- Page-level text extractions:
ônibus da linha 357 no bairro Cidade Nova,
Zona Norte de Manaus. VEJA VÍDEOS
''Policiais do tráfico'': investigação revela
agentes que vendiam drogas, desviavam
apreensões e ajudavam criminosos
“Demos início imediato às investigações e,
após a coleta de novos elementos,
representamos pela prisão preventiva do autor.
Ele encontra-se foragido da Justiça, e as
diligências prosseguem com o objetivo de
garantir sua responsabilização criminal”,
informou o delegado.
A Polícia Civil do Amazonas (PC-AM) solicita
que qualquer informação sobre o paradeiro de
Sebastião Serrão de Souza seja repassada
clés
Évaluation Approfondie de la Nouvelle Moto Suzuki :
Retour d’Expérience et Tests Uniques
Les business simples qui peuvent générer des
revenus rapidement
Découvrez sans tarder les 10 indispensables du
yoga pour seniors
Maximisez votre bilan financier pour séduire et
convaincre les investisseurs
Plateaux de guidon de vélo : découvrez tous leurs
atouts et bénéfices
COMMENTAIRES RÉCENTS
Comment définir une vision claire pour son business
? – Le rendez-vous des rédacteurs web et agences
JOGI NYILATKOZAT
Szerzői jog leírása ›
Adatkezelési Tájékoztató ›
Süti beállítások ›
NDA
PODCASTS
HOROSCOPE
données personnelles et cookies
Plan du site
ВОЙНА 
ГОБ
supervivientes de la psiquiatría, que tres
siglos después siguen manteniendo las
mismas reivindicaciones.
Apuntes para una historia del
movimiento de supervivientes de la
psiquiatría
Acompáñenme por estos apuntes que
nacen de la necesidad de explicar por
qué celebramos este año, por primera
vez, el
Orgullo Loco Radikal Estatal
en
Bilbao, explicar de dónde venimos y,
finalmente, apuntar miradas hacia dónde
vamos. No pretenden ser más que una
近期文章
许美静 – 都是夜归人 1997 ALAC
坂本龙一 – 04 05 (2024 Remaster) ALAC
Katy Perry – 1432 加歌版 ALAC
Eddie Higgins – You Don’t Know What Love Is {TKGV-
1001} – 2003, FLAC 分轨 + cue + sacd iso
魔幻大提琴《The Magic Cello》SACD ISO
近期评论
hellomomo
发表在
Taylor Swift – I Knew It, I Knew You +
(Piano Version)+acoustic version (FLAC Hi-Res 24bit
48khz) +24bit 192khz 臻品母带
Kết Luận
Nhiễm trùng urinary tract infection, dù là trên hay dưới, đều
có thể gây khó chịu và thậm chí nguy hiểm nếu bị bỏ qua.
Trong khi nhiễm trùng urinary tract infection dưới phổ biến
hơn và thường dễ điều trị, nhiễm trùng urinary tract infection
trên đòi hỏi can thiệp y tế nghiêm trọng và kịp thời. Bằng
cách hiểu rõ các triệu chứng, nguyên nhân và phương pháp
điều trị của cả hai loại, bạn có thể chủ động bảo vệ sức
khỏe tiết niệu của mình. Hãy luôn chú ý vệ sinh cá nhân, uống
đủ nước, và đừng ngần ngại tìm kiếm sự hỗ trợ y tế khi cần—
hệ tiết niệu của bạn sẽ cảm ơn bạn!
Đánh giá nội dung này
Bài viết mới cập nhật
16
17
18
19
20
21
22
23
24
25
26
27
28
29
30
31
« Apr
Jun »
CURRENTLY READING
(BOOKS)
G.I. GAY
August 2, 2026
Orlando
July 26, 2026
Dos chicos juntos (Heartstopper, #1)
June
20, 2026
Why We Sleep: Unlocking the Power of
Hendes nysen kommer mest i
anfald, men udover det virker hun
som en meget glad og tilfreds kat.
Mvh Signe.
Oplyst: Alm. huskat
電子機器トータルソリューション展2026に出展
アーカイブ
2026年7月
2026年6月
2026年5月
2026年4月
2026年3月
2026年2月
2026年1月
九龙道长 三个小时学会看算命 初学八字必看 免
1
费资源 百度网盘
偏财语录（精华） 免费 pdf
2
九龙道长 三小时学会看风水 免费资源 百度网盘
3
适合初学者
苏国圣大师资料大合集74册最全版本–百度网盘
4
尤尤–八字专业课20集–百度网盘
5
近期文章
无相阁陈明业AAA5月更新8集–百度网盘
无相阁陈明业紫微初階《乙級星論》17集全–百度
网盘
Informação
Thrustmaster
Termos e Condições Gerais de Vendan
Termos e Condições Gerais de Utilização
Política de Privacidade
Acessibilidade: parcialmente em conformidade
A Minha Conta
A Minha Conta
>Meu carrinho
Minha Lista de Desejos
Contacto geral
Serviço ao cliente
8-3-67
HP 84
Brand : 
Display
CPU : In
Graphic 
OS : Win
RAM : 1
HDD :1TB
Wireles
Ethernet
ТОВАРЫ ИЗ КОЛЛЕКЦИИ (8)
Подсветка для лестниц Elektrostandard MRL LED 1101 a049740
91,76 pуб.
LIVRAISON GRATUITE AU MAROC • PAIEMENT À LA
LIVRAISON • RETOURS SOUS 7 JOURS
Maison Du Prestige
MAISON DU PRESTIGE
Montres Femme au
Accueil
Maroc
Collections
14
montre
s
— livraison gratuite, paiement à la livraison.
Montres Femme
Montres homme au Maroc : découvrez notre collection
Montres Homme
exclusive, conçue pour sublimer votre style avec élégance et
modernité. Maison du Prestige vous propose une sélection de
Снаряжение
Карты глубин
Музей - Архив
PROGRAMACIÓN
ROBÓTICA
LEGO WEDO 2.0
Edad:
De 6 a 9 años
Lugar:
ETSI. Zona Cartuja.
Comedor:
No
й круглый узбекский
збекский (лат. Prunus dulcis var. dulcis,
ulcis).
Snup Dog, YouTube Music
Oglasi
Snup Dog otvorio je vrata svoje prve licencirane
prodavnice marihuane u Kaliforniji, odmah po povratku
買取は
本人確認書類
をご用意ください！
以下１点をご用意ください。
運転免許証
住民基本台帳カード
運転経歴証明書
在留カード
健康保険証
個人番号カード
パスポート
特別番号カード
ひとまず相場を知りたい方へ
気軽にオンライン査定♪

- PROBLEM:
Copy down the entries exactly, leaving out no line.

- RESPONSE BELOW:
ônibus da linha 357 no bairro Cidade Nova,
Zona Norte de Manaus. VEJA VÍDEOS
''Policiais do tráfico'': investigação revela
agentes que vendiam drogas, desviavam
apreensões e ajudavam criminosos
“Demos início imediato às investigações e,
após a coleta de novos elementos,
representamos pela prisão preventiva do autor.
Ele encontra-se foragido da Justiça, e as
diligências prosseguem com o objetivo de
garantir sua responsabilização criminal”,
informou o delegado.
A Polícia Civil do Amazonas (PC-AM) solicita
que qualquer informação sobre o paradeiro de
Sebastião Serrão de Souza seja repassada
clés
Évaluation Approfondie de la Nouvelle Moto Suzuki :
Retour d’Expérience et Tests Uniques
Les business simples qui peuvent générer des
revenus rapidement
Découvrez sans tarder les 10 indispensables du
yoga pour seniors
Maximisez votre bilan financier pour séduire et
convaincre les investisseurs
Plateaux de guidon de vélo : découvrez tous leurs
atouts et bénéfices
COMMENTAIRES RÉCENTS
Comment définir une vision claire pour son business
? – Le rendez-vous des rédacteurs web et agences
JOGI NYILATKOZAT
Szerzői jog leírása ›
Adatkezelési Tájékoztató ›
Süti beállítások ›
NDA
PODCASTS
HOROSCOPE
données personnelles et cookies
Plan du site
ВОЙНА 
ГОБ
supervivientes de la psiquiatría, que tres
siglos después siguen manteniendo las
mismas reivindicaciones.
Apuntes para una historia del
movimiento de supervivientes de la
psiquiatría
Acompáñenme por estos apuntes que
nacen de la necesidad de explicar por
qué celebramos este año, por primera
vez, el
Orgullo Loco Radikal Estatal
en
Bilbao, explicar de dónde venimos y,
finalmente, apuntar miradas hacia dónde
vamos. No pretenden ser más que una
近期文章
许美静 – 都是夜归人 1997 ALAC
坂本龙一 – 04 05 (2024 Remaster) ALAC
Katy Perry – 1432 加歌版 ALAC
Eddie Higgins – You Don’t Know What Love Is {TKGV-
1001} – 2003, FLAC 分轨 + cue + sacd iso
魔幻大提琴《The Magic Cello》SACD ISO
近期评论
hellomomo
发表在
Taylor Swift – I Knew It, I Knew You +
(Piano Version)+acoustic version (FLAC Hi-Res 24bit
48khz) +24bit 192khz 臻品母带
Kết Luận
Nhiễm trùng urinary tract infection, dù là trên hay dưới, đều
có thể gây khó chịu và thậm chí nguy hiểm nếu bị bỏ qua.
Trong khi nhiễm trùng urinary tract infection dưới phổ biến
hơn và thường dễ điều trị, nhiễm trùng urinary tract infection
trên đòi hỏi can thiệp y tế nghiêm trọng và kịp thời. Bằng
cách hiểu rõ các triệu chứng, nguyên nhân và phương pháp
điều trị của cả hai loại, bạn có thể chủ động bảo vệ sức
khỏe tiết niệu của mình. Hãy luôn chú ý vệ sinh cá nhân, uống
đủ nước, và đừng ngần ngại tìm kiếm sự hỗ trợ y tế khi cần—
hệ tiết niệu của bạn sẽ cảm ơn bạn!
Đánh giá nội dung này
Bài viết mới cập nhật
16
17
18
19
20
21
22
23
24
25
26
27
28
29
30
31
« Apr
Jun »
CURRENTLY READING
(BOOKS)
G.I. GAY
August 2, 2026
Orlando
July 26, 2026
Dos chicos juntos (Heartstopper, #1)
June
20, 2026
Why We Sleep: Unlocking the Power of
Hendes nysen kommer mest i
anfald, men udover det virker hun
som en meget glad og tilfreds kat.
Mvh Signe.
Oplyst: Alm. huskat
電子機器トータルソリューション展2026に出展
アーカイブ
2026年7月
2026年6月
2026年5月
2026年4月
2026年3月
2026年2月
2026年1月
九龙道长 三个小时学会看算命 初学八字必看 免
1
费资源 百度网盘
偏财语录（精华） 免费 pdf
2
九龙道长 三小时学会看风水 免费资源 百度网盘
3
适合初学者
苏国圣大师资料大合集74册最全版本–百度网盘
4
尤尤–八字专业课20集–百度网盘
5
近期文章
无相阁陈明业AAA5月更新8集–百度网盘
无相阁陈明业紫微初階《乙級星論》17集全–百度
网盘
Informação
Thrustmaster
Termos e Condições Gerais de Vendan
Termos e Condições Gerais de Utilização
Política de Privacidade
Acessibilidade: parcialmente em conformidade
A Minha Conta
A Minha Conta
>Meu carrinho
Minha Lista de Desejos
Contacto geral
Serviço ao cliente
8-3-67
HP 84
Brand : 
Display
CPU : In
Graphic 
OS : Win
RAM : 1
HDD :1TB
Wireles
Ethernet
ТОВАРЫ ИЗ КОЛЛЕКЦИИ (8)
Подсветка для лестниц Elektrostandard MRL LED 1101 a049740
91,76 pуб.
LIVRAISON GRATUITE AU MAROC • PAIEMENT À LA
LIVRAISON • RETOURS SOUS 7 JOURS
Maison Du Prestige
MAISON DU PRESTIGE
Montres Femme au
Accueil
Maroc
Collections
14
montre
s
— livraison gratuite, paiement à la livraison.
Montres Femme
Montres homme au Maroc : découvrez notre collection
Montres Homme
exclusive, conçue pour sublimer votre style avec élégance et
modernité. Maison du Prestige vous propose une sélection de
Снаряжение
Карты глубин
Музей - Архив
PROGRAMACIÓN
ROBÓTICA
LEGO WEDO 2.0
Edad:
De 6 a 9 años
Lugar:
ETSI. Zona Cartuja.
Comedor:
No
й круглый узбекский
збекский (лат. Prunus dulcis var. dulcis,
ulcis).
Snup Dog, YouTube Music
Oglasi
Snup Dog otvorio je vrata svoje prve licencirane
prodavnice marihuane u Kaliforniji, odmah po povratku
買取は
本人確認書類
をご用意ください！
以下１点をご用意ください。
運転免許証
住民基本台帳カード
運転経歴証明書
在留カード
健康保険証
個人番号カード
パスポート
特別番号カード
ひとまず相場を知りたい方へ
気軽にオンライン査定♪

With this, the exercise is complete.